== Фрагмент текста ==
-=-=-
Олег Чухонцев. И звук и отзвук
Опубликовано в журнале Знамя, номер 11, 2020
Олег Чухонцев. И звук и отзвук: из разных книг. М.: Рутения, 2019.
Стихи Олега Чухонцева, написанные более чем за полвека его поэтической деятельности, собранные вместе, производят чрезвычайно сильное впечатление. Прежде всего — необычайной пластичностью языка, его органикой, его динамическим соответствием времени, породившему то или иное стихотворение. В отличие от большинства авторов своего поколения, застывших на лексике 1960–1970-х (а если и делающих экскурсы в языковую эклектику 1990-х, так только в качестве эксперимента и с плохо скрываемым отвращением), Чухонцев абсолютно точно отзывается на всякую струну современности.
Если учесть хронологический принцип «и звука и отзвука», получается фактически языковая карта нашей текущей истории.
Так, конец 1950-х ознаменован у Чухонцева волной блатного жаргона, выплеснувшейся на столичные улицы:
Мы посадские, слободские,
наши ножички заводские
ваши сумочки от Диора
чик-чирик — и адье, мадам! —
шлет привет вам отдельный Жора,
вам и фирменным фраерам.
-=-=-
== Что требуется ==
1. Чем, согласно рецензии на книгу Чухонцева, собранные вместе стихи производят сильное впечатление? Объясните в одном–трёх предложениях.
2. Перепишите отрезок рецензии на книгу Чухонцева от «Так, конец 1950-х» до «и фирменным фраерам.», поставив «кошельки» вместо «сумочки».
-=-=-
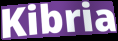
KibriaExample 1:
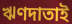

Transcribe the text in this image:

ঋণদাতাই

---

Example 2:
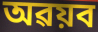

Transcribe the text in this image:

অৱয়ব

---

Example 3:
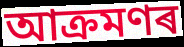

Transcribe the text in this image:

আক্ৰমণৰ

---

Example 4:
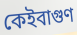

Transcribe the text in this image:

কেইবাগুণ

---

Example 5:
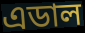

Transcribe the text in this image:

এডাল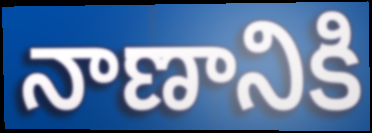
-=-=-
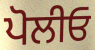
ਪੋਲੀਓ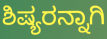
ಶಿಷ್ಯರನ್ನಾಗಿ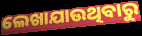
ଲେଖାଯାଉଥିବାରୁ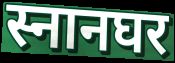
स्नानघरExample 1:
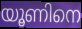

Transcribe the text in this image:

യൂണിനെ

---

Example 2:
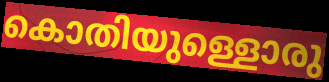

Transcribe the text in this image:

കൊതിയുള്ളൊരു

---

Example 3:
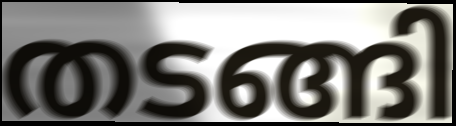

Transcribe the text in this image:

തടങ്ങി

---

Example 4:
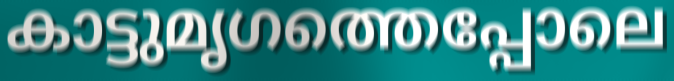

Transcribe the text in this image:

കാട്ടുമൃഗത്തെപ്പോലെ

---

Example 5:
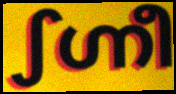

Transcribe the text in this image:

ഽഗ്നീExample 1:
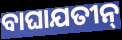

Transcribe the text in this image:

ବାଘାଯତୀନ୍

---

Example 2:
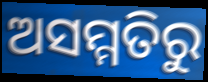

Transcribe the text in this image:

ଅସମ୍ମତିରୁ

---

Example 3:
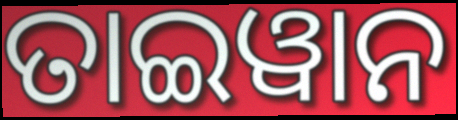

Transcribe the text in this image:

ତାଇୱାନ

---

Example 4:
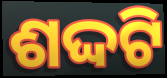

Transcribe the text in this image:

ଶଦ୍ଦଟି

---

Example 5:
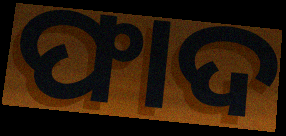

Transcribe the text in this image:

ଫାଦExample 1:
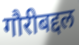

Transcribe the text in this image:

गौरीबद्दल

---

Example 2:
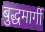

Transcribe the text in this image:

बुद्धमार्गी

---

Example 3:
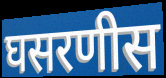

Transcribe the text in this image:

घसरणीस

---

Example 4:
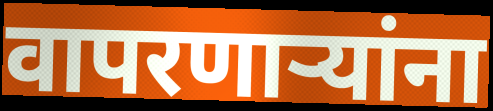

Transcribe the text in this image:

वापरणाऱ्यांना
-=-=-
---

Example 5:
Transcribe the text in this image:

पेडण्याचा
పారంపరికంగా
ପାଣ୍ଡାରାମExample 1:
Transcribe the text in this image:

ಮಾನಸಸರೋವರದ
-=-=-
== Ответы ==
1. Прежде всего они впечатляют необычайной пластичностью языка и его органикой. Кроме того, язык стихов динамически соответствует времени, породившему то или иное стихотворение.

2.
Так, конец 1950-х ознаменован у Чухонцева волной блатного жаргона, выплеснувшейся на столичные улицы:
Мы посадские, слободские,
наши ножички заводские
ваши кошельки от Диора
чик-чирик — и адье, мадам! —
шлет привет вам отдельный Жора,
вам и фирменным фраерам.